START EXTRACT
Abstract

One important problem in radiation therapy for cancer treatment is the selection of the set of beam angles radiation will be delivered from. A primary goal in this problem is to find a beam angle configuration (BAC) that leads to a clinically acceptable treatment plan. Further, this process must be done within clinically acceptable times. Since the problem of selecting beam angles in radiation therapy is known to be extremely hard to solve as well as time-consuming, both exact algorithms and population-based heuristics might not be suitable to solve this problem. In this paper, we compare two matheuristic methods based on local search algorithms, to approximately solve the beam angle optimisation problem (BAO). Although the steepest descent algorithm is able to find locally optimal BACs for the BAO problem, it takes too long before convergence, which is not acceptable in clinical practice. Thus, we propose to use a next descent algorithm that converges quickly to good quality solutions although no (local) optimality guarantee is given. We apply our two matheuristic methods on a prostate case which considers two organs at risk, namely, the rectum and the bladder. Results show that the matheuristic algorithm based on the next descent local search is able to quickly find solutions as good as the ones found by the steepest descent algorithm.
END EXTRACT
START DATA PROVIDED
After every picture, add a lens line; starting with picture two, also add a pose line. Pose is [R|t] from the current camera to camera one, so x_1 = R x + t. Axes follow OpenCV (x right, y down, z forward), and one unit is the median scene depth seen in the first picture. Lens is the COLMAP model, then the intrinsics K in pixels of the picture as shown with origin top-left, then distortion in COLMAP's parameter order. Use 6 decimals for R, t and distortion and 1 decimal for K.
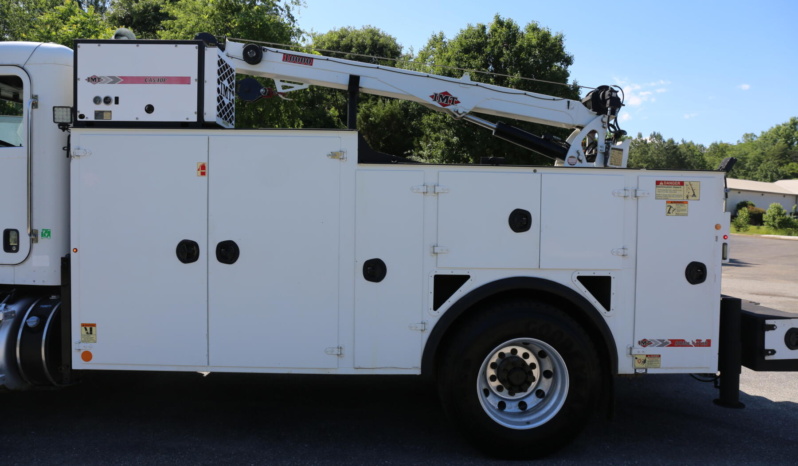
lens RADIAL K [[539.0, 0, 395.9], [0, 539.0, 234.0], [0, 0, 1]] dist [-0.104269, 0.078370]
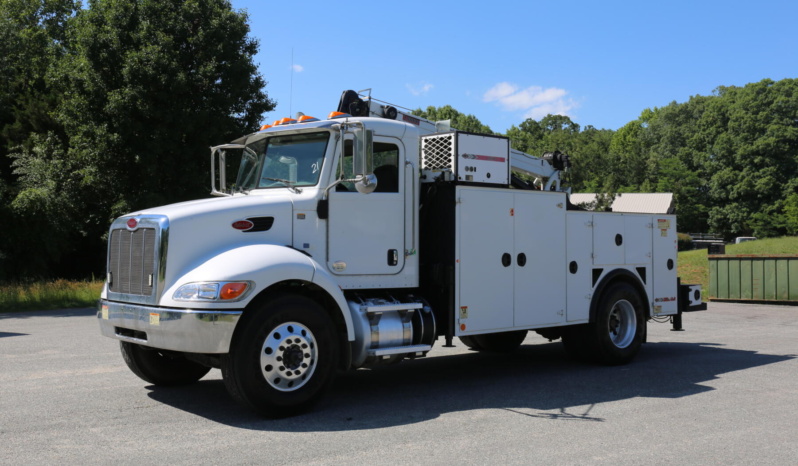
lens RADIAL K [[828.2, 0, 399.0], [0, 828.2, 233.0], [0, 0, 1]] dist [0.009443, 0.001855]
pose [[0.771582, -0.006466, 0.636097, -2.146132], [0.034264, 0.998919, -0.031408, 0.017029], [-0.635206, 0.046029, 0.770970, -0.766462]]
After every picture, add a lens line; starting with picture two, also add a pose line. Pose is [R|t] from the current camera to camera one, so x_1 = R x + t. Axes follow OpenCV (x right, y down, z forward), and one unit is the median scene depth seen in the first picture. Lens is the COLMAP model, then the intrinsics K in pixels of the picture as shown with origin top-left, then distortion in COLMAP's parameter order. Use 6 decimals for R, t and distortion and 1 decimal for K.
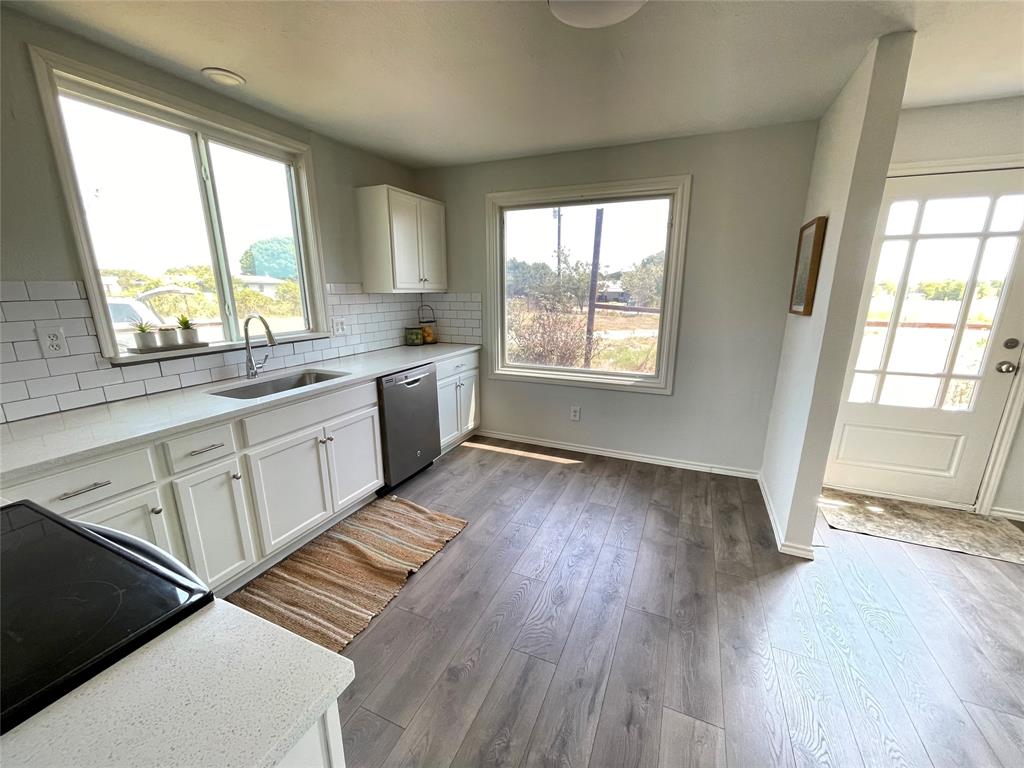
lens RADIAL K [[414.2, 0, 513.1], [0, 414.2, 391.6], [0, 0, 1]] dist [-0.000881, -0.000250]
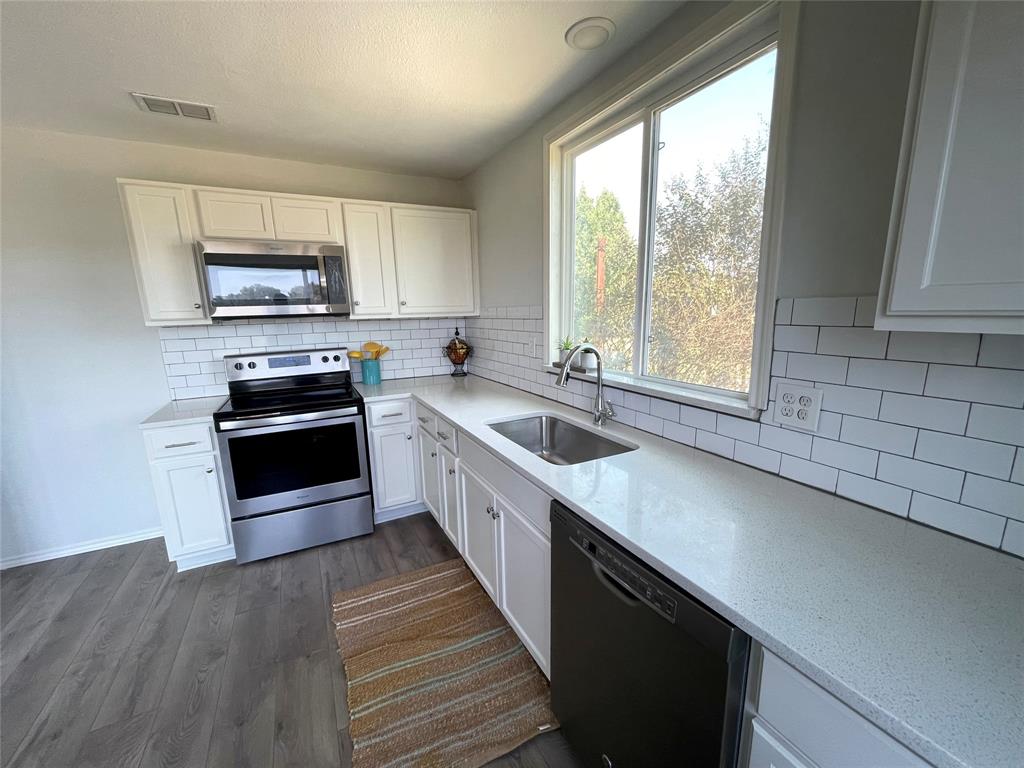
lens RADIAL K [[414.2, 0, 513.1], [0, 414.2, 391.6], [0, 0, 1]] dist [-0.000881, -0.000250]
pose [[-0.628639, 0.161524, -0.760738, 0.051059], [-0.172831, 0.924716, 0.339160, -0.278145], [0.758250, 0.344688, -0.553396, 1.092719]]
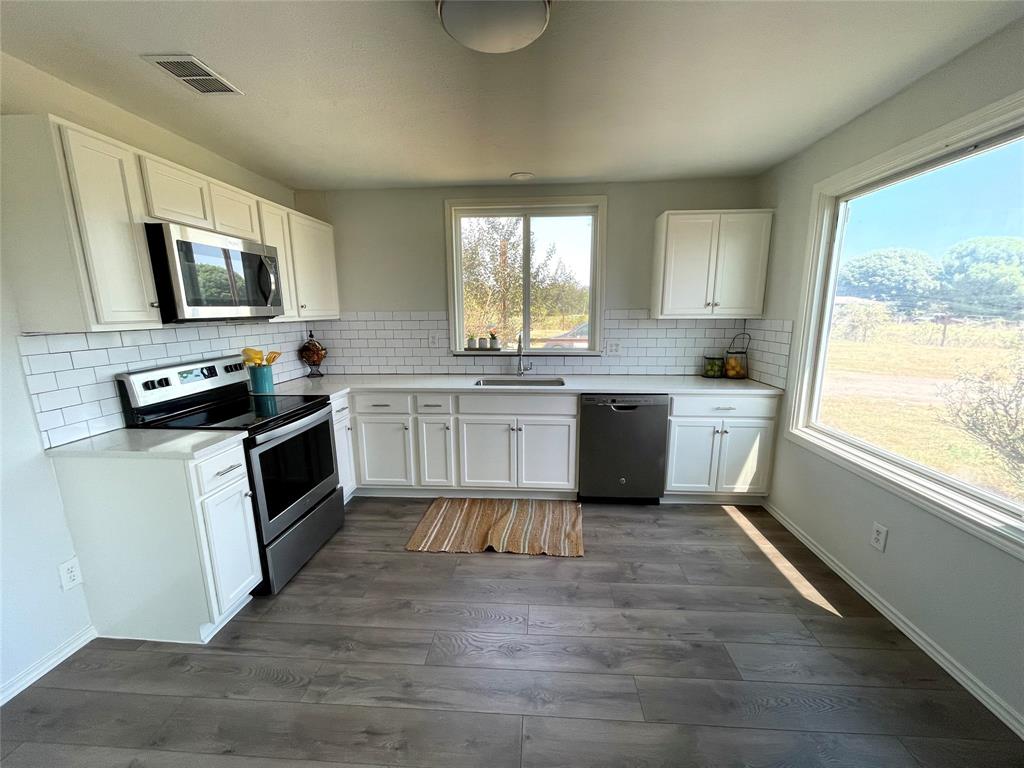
END DATA PROVIDED
• [WHAT TO PRODUCE] Which two organs at risk does the prostate case in the abstract consider? The material isn't needed for this.

• [RESULT] The rectum and the bladder.